Porque el problema con el turismo –como con casi todo en esta vida– es que el reconocimiento de los daños que provoca, no debería impedir que entendiéramos los beneficios que aporta. El impacto en el suelo es alto, sí, pero en relación con la economía generada, es mucho más alto en la actividad agraria, e infinitamente más contaminante en el sector industrial, que es inviable en las islas, por otro lado. La terciarización de la economía, y su influencia en los sueldos, es también un factor negativo, pero sería mucho más incapaz de mejorar la vida de la gente una economía basada en una agricultura subvencionada y en la aportación al PIB de los empleados públicos y las clases pasivas. Un ejemplo de economía sin el motor del turismo lo tuvimos ya en las islas, y algunos aún la recuerdan: es la economía de la autarquía, en la que el reparto desigual de la riqueza se sustituía por un reparto desigual de la miseria y el hambre.

El problema al juzgar el papel del turismo en nuestro desarrollo económico y social es hacer un juicio radical, caer en las certezas absolutas, en los prejuicios y la falta de sentido común.
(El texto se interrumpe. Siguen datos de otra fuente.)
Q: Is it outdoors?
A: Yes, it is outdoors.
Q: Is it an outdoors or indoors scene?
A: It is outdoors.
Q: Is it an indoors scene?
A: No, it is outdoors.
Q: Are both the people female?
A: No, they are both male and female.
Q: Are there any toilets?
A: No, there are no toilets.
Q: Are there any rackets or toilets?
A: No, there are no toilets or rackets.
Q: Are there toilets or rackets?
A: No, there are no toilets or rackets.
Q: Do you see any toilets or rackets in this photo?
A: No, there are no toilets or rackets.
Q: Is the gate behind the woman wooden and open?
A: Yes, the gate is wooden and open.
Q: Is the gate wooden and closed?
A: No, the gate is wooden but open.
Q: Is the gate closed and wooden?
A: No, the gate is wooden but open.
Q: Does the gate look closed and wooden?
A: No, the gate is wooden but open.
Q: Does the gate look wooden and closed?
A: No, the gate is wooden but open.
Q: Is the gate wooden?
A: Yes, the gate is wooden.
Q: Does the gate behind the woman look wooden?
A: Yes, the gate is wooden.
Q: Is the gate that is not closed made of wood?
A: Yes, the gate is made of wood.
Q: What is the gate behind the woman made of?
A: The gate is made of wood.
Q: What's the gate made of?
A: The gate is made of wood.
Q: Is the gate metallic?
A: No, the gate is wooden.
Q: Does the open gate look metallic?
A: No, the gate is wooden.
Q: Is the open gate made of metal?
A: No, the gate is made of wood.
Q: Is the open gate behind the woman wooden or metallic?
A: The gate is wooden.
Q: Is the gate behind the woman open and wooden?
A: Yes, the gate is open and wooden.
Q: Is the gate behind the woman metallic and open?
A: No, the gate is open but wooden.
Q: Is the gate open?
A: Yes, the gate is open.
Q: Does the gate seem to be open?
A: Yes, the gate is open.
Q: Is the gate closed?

Hay peligros en el camino, pero Canarias has hecho muchísimo en los últimos años por regular y mejorar su oferta, por reducir el impacto sobre el territorio, por aumentar las infraestructuras y la cadena de valor, por retener más recursos del viajero para que se queden en las islas, por reducir el consumo energético y de agua, por incorporar productos locales al consumo turístico y por sumar lo autóctono a la oferta. Es necesario continuar regulando, establecer normas más restrictivas sobre los recursos –suelo, agua, energía–, usar el turismo para tirar de otros sectores, invertir dinero público en vivienda social, defender nuestra mestiza identidad y mejorar los salarios. Pero convertir el turismo en algo así como un veneno social, como pretende la turismofobia militante, no es sólo peligroso, es puro suicidio. Sería destruir nuestro mayor recurso, nuestra principal fuente de riqueza.